ESKİDEN ÇOK ESKİDEN

Kışın bomboş kalmış kumsallar gibiyim. Terkedilmiş tüm çay bahçeleri. Hırçın dalgalar dövüyor kıyılarımı. Artık yakamozlar da aydınlatmıyor dünyamı. Sadece birkaç martı geçiyor başımın üzerinden, çığlık çığlığa.
Yazlıkçılar tarafından terkedilmiş bir sokak köpeği gibi başımı okşayacak bir dost el arıyorum. Bir dost gülüş, bir arkadaş sesi beklerken ben, çığlıklar yırtıyor kulaklarımı, hırçın dalga sesleri…Gözlerimde birkaç damla yaş akıyor belli belirsiz. Dalgaların erişemediği kayaların arasında boynu bükük bir çiçek buluyorum. Onunla konuşuyorum dakikalarca. Beni dinlerken doğruluyor sanki, rengi daha bir parlıyor. Oysa biraz sonra yalnızlık saracak yine onu da beni de.
Neredeyim ben? Ne içindeyim zamanın ne de çıkabiliyorum dışına. Zaman mekan belli değil. Akıp gidiyor hayat. Ben yalnızlığa aşina, yalnızlık bana. Boşuna kement atmayın kuşlar, kurduğum hayallere. Hiç birinde siz yoksunuz. Düşün kirpiğimden yaşlar, yıkayamazsınız hüzünlerimi. Ağlamaktan yosun tuttu yanaklarım, bitti gözyaşlarım. Belki deniz bir avuç suyunu esirgemez benden.
Yalnızlığım ve ben, hüzünlerim ve gözyaşlarım, acılarım ve yüreğim… Hepsi kaynaşmış birbirine. Asla terk etmezler beni.
Ben eskiden böyle değildim. Paylaşırdım sevgimi değerbilenlerle. Paylaşırdım şiirlerimi, beni anlayanlarla. Şimdi ne değişti? Bizler mi büyüdük zamanın girdaplarında sürüklenirken? Zaman mı değişti? Nerde eski tatlar, eski sesler, renkler?
Biz eskiden çok eskiden sinemaya giderdik her hafta. Hani o, okula giderken şapka taktığımız, cumartesilerin tatil olmadığı günlerde. Üzerimizde okul formalarımız, yüreğimizde en saf, en temiz duygular. En temiz aşkların yaşandığı filmlerde fakir kızla ağlar, zengin gençle gülerdik. Onlara kötülük edenlere hep birlikte kızardık. Hatta izlediğimizin film olduğunu unutur, çöpçatanlığa kalkışırdık.
Aynı heyecanla koşulmuyor sinemalara. Öğrenciler başlarına şapka da takmıyor. Zengin genç aynı aşkla sevmiyor fakir kızı. Biz de arabuluculuk yapmıyoruz, farkındayız izlediğimizin film olduğunun. Hatta sıkılıyoruz, saf aşkların yaşadığı filmlerden.

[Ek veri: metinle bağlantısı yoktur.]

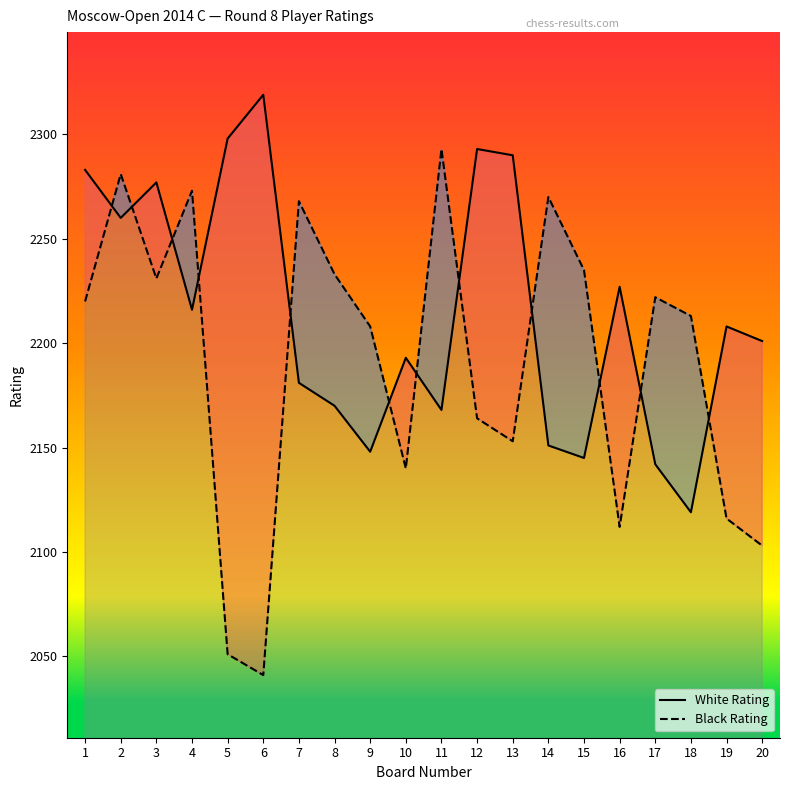

What is the minimum value shown in the chart?

2041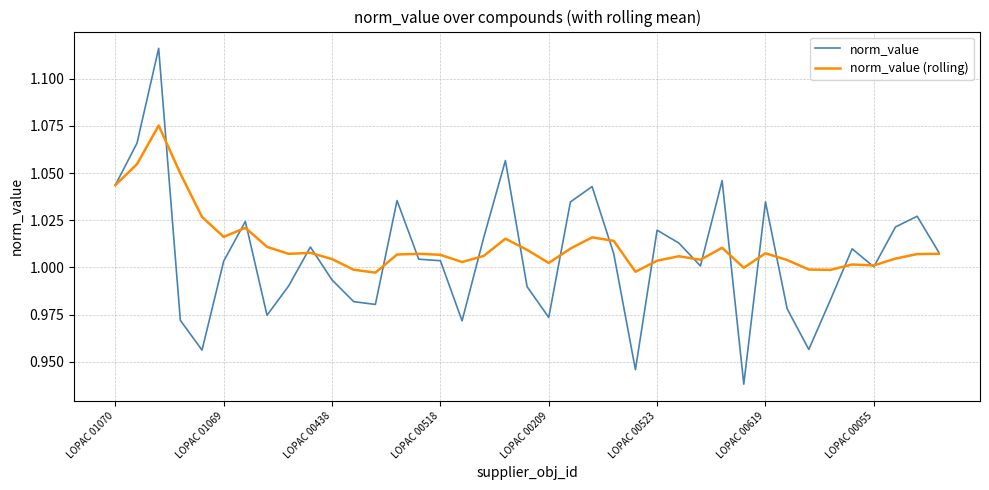

List the series in order of their peak value, highest first.

norm_value, norm_value (rolling)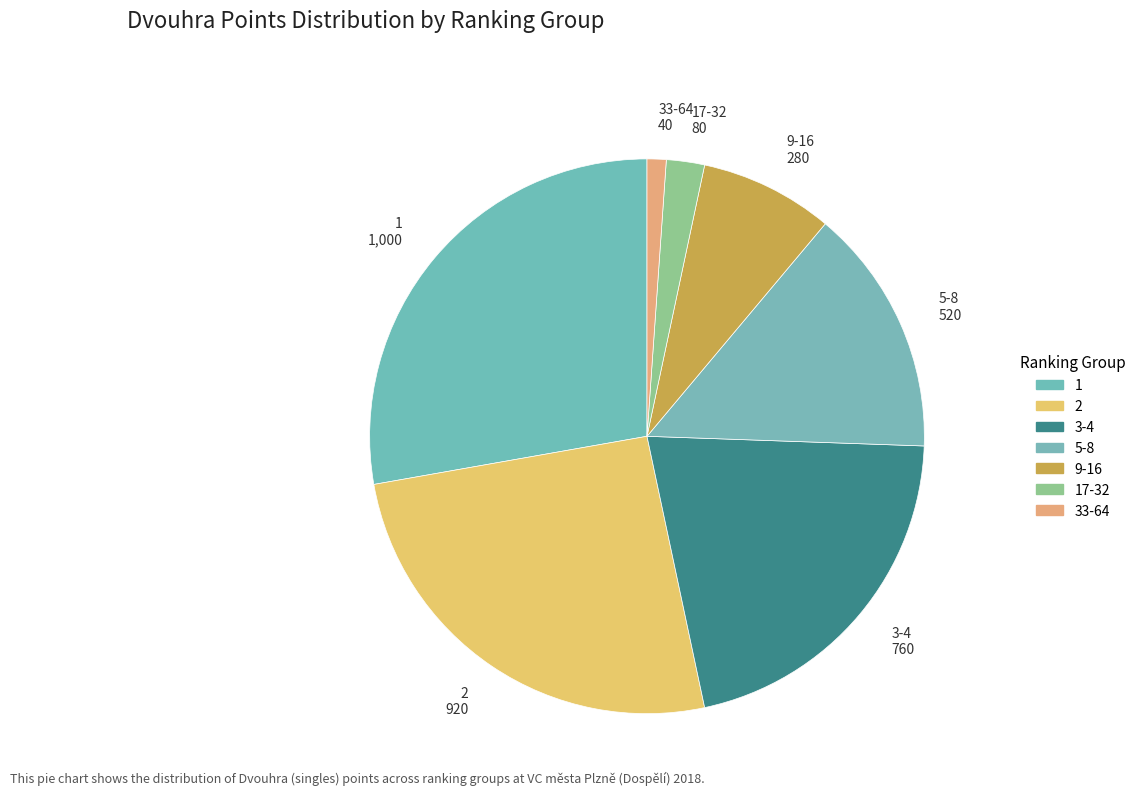

Rank the categories by value from lowest to highest.

33-64, 17-32, 9-16, 5-8, 3-4, 2, 1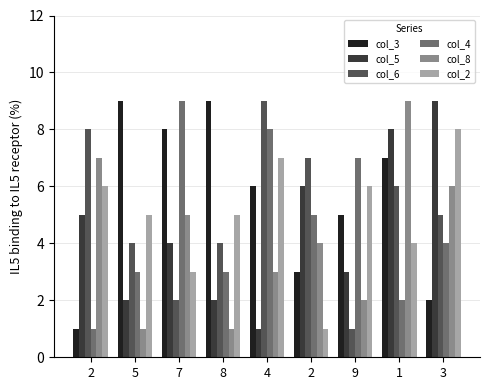

At which category is the sum across all series the highest?

1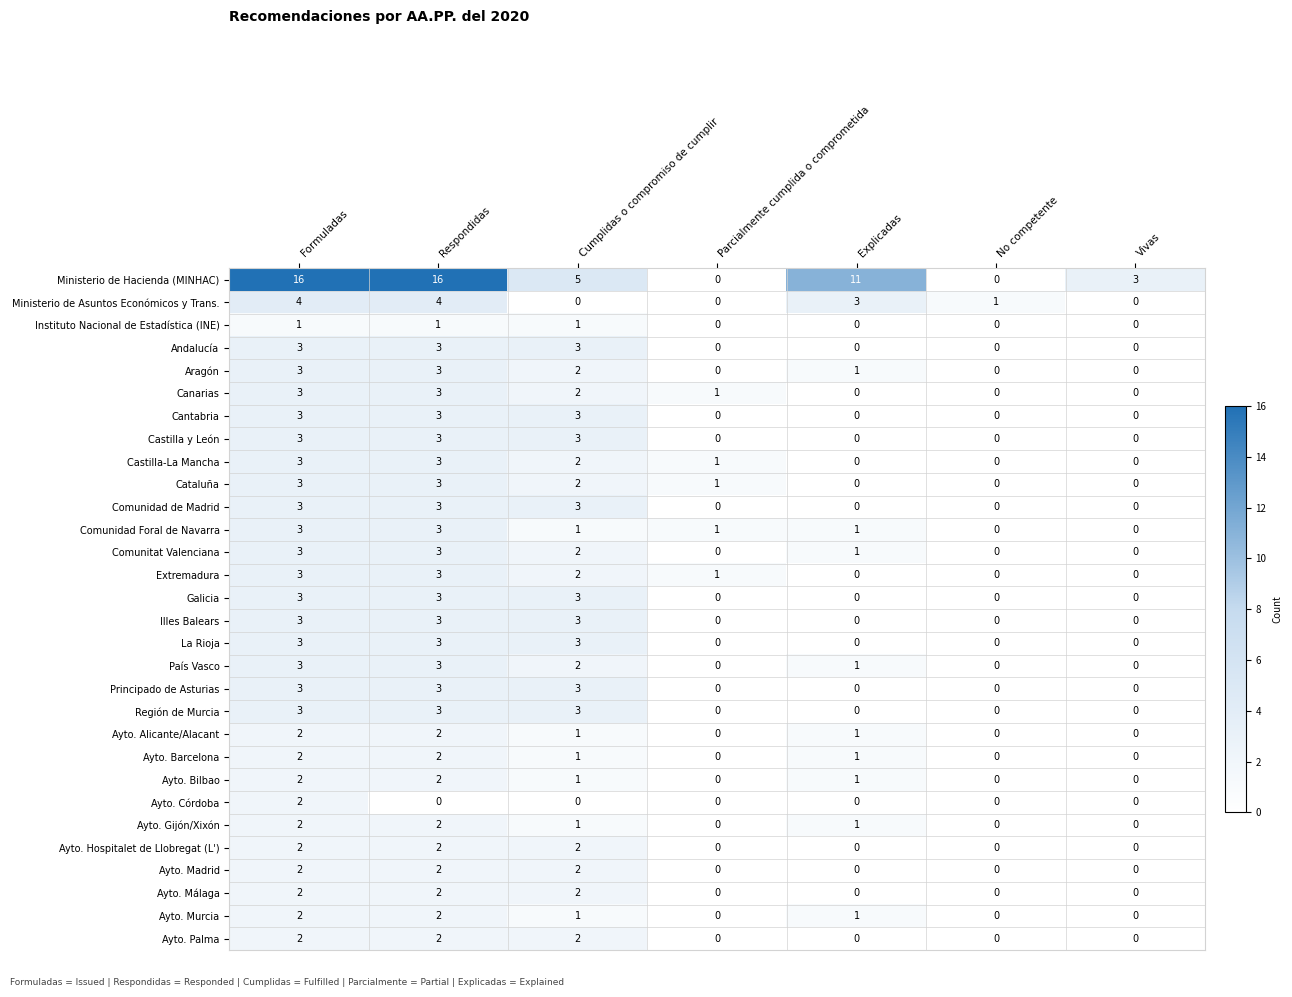

What is the spread (max minus min) of values at Explicadas?

11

Sinema eskisi kadar güzel değil ama yüreğinde bir parça çocukluk kalanlar için mısırların tadı hâlâ çok güzel. 
Zaman bir kuşun kanadında. Asla yakalanmaz ve kuşla birlikte uçup giderken yanında götürür pek çok şeyi. Ağzımda acı bir tad. Yıldızlar yok gecelerimde. Oysa, eskiden çok eskiden nasıl seyrederdik tahta köşkün üzerinde Samanyolunu? Hepimizi bir yıldızı vardı. Kayan her yıldızı uçak yapar savaşırdık acımasız devlerle. Ve hep biz kazanırdık, kötülere karşı.
Hayat mı anlamını kaybetti, biz mi memnun olmaz olduk hiçbir şeyden. Eski dilde yazılmış bir kitap gibi dünya, unutulmuş bütün kelimeleri. Gölgeler sarmış dört yanımı, kayboluyorum karanlıklar içinde. Neyi tutsam elimde kalıyor parçaları. Gözyaşlarımla yıkanıyor günahlarım. Adak mumu gibi eriyor umutlarım. Acıyor yaralarım içten içe. Eksik yerlerim kanıyor yalnızlığımda. Bağırmak istiyorum, sesim duyulmuyor, kayboluyor sözcüklerim.
Eskiden çok eskiden örgülü saçlı bir kız yaşardı bir sahil kasabasında. Cebinde umutları, gözleri ufuklarda. Bir tutam sevgi vardı avuçlarında ve eteğinde horoz şekeri… her şeyin bir tadı vardı, ağlamanın bile. Her şey eskilerde kaldı.

Eskiden çok eskiden umutlarım, hayallerim, sevinçlerim; arkasında renk renk kuyruğu olan şeytan uçurtmalarım vardı.